A supernova within the galaxy M100, that may contain the youngest known black hole in our cosmic neighborhood, is seen in this composite image released to Reuters November 15, 2010, Chandra's X-rays are colored gold, while optical data from ESO's Very Large Telescope are shown in yellow-white and blue, and infrared data from Spitzer are red.REUTERS/Chandra X-ray Observatory Center/Handout

For the first time ever, the initial burst of light that is given off by an exploding star — known as 'supernova' — has been captured in photographs. The light was observed in a dying star 80 million light-years away, which an amateur Argentinian astronomer managed to frame, right at that exact moment.

Captured by Victor Buso from Rozario from Argentina, these images gave scientists their first view of the initial flash that a supernova emits – something which no one had been able to capture to date.

This was primarily due to the fact that stars explode at random in the sky, and most of these bursts are fleeting. In addition to that, most instances of a supernova are spotted only a long time after the initial blast, which makes Buso's observations a 'one-in-ten-million unprecedented' occurrence, as per scientists.

As described in the journal Nature, Buso had first spotted the phenomenon back in 2016, in the spiral galaxy NGC 613, while testing his new camera. Upon examining the series of short-exposure photographs, he observed a faint light that brightened quickly and was seen only in his second set of photos.

After learning about his discovery, astronomer Melina Bersten and her colleagues at the Instituto de Astrofísica de La Plata in Argentina soon concluded that Buso had, in fact, caught the part of the initial hours right after light emerges from an exploding star.

"This is the first confirmation of the existence of this phase, which is really in agreement with the models," she said.

The study also states that supernova is caused by a shock in the star's core – something which had only been theorized prior to this but never actually observed before. When pressure wave from the exploding core hits and heats up the gas at the star's surface, the extremely high temperature it reaches, makes it flash and brighten.

Luckily for professionals and experts in the field, the new revelations can now provide important insights into the star's physical nature right before its explosive demise, as well as the nature of the explosion itself.

"Professional astronomers have long been searching for such an event," said the University of California at Berkeley astronomer Alex Filippenko, who followed up Buso's discovery with scientific observations of the explosion, called SN 2016gkg.

"Observations of stars in the first moments they begin exploding provide information that cannot be directly obtained in any other way," the astronomer added. 

The follow-up research was also able to figure out the type of the supernova and the details of the original star it came from. Studying the light coming from the explosion, they found that it was a Type IIb supernova that could have possibly come from an unusual class of stars known as yellow supergiants.
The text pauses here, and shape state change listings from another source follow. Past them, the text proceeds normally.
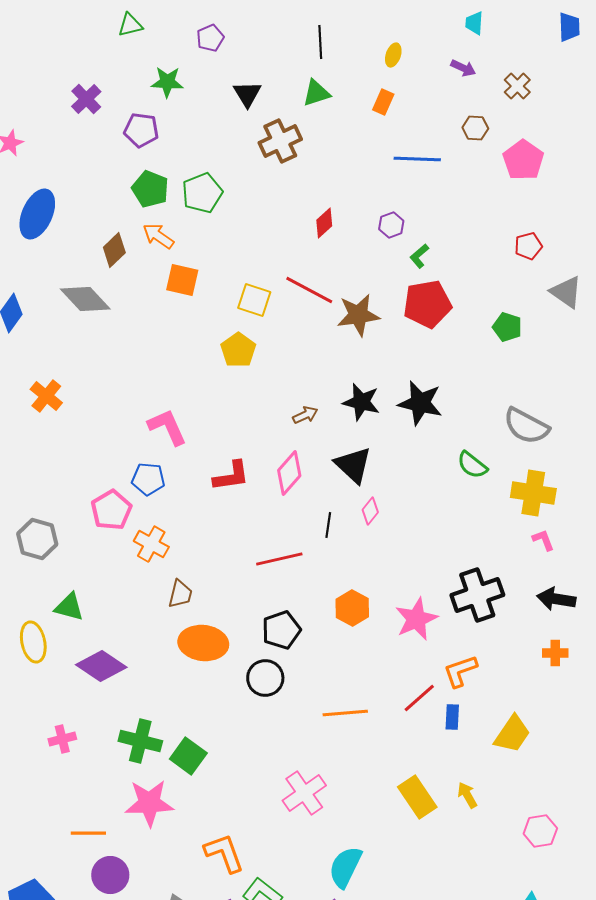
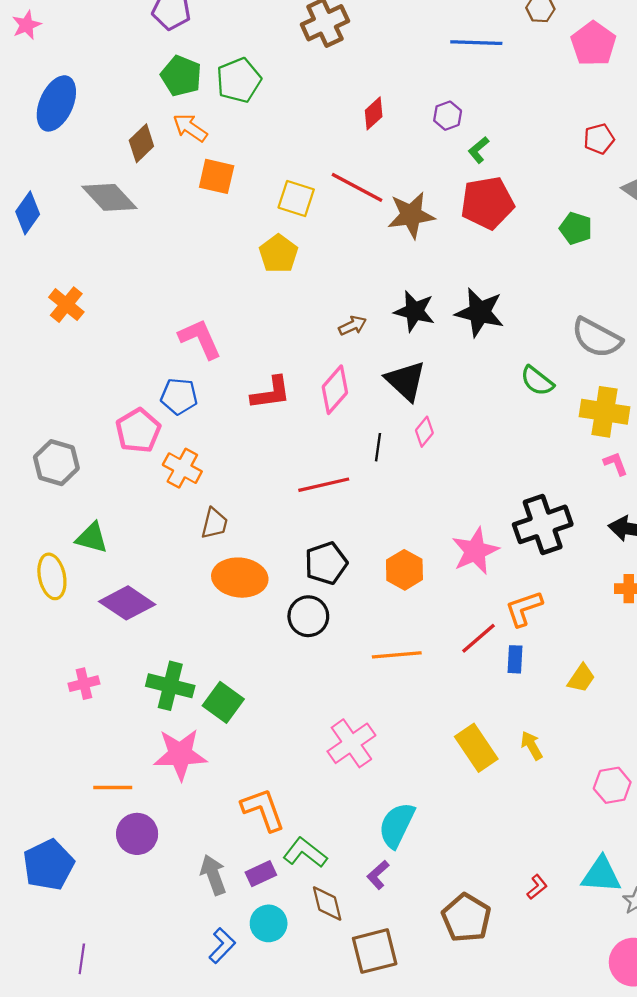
orange hexagon: (352, 608) -> (404, 570), moved
yellow trapezoid: (512, 734) -> (581, 678), size x0.7

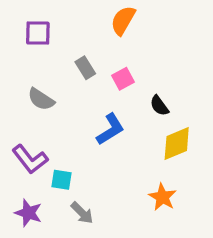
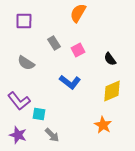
black semicircle: (159, 106) -> (110, 59), moved
blue L-shape: (110, 129) -> (70, 82), turned 70

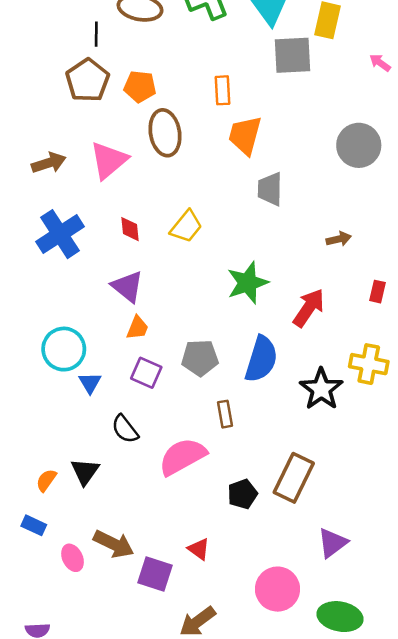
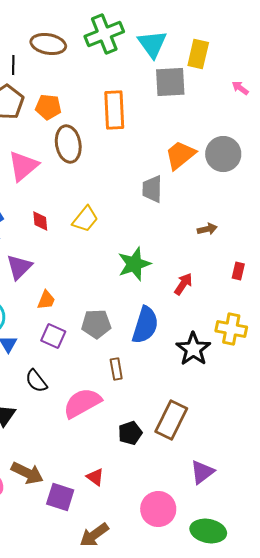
orange rectangle: (222, 90) -> (114, 110), size x1.6
orange trapezoid: (245, 135) -> (180, 155), moved, turned 36
purple triangle: (128, 287) -> (19, 267), moved, turned 36
red arrow: (309, 308) -> (183, 284), size x0.7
They also said that the original star — which belonged to a binary system — may have weighed in around 20 solar masses. But it had probably shrunk to just five solar masses before the explosion, owing to the gravitational tug of its companion star.
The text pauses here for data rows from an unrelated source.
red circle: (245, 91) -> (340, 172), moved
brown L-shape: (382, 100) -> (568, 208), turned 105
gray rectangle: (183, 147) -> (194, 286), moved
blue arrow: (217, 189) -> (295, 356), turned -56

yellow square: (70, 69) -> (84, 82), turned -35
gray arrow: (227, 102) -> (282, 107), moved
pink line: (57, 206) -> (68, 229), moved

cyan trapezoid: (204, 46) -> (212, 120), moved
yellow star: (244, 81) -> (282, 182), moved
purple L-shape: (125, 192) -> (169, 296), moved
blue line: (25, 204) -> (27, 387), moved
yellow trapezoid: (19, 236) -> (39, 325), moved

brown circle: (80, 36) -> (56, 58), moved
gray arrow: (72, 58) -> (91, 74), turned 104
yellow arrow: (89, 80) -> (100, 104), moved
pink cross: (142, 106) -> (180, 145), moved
As for the amateur Buso's remarkable observation, Gaston Folatelli, who also helped the lead work with Bersten, at the Instituto de Astrofísica de La Plata, said: "Victor was really very lucky — cannot deny that — but also he had enough expertise to be able to see the object and to realize that this was possible."

But so far, the supernova's behavior seems to match with the expectations of the astronomers, who have also shown interest in studying the SN 2016gkg further, so that they are able to dig deeper and find out more precisely about such stellar 'deaths'.